■ ACTIVITY: If a line contains "index dip: (898, 929)", it is the last one to write out; begin with the first line of the records and copy each exactly.

★ ★ ★ ★

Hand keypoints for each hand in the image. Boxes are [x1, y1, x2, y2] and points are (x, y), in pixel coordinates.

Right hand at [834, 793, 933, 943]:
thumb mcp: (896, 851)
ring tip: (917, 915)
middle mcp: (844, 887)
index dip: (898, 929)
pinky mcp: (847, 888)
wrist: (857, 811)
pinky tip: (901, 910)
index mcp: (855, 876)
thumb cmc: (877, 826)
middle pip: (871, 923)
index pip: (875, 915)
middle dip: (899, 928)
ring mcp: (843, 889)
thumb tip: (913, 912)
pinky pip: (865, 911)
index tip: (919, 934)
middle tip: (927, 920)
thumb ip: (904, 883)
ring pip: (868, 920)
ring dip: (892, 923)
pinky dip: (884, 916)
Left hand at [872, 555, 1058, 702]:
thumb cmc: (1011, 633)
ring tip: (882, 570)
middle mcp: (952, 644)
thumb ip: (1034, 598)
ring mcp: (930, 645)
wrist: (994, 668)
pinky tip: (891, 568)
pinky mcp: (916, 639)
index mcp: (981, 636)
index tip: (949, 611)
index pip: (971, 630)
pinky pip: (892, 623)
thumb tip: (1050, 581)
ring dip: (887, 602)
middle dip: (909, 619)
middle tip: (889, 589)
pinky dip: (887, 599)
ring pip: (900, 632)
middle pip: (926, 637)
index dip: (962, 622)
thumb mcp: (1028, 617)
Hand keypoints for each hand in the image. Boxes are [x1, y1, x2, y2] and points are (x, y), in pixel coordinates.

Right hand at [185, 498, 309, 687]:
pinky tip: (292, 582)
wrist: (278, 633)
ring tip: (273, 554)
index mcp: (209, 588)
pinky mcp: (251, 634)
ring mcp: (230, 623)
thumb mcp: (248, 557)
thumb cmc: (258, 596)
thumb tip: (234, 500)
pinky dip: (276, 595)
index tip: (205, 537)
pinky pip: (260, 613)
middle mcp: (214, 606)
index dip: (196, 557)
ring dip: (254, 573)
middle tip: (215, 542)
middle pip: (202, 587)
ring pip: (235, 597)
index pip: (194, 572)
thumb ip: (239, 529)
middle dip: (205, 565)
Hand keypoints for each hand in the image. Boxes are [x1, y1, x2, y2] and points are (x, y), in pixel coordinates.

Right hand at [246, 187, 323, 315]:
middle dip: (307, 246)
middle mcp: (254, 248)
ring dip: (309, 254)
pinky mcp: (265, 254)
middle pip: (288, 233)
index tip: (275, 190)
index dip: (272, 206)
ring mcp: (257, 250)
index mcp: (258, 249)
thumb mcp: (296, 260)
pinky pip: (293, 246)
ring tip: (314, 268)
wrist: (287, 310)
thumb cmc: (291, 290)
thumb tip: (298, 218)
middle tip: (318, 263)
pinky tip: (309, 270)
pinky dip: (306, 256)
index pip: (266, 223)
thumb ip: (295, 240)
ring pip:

★ ★ ★ ★

■ RESULT OF THIS EXERCISE:
Hand keypoints for each hand in the image. Boxes are [x1, y1, x2, y2] and points are (x, y), in pixel coordinates.

Right hand at [834, 793, 933, 943]:
thumb mcp: (896, 851)
ring tip: (917, 915)
middle mcp: (844, 887)
index dip: (898, 929)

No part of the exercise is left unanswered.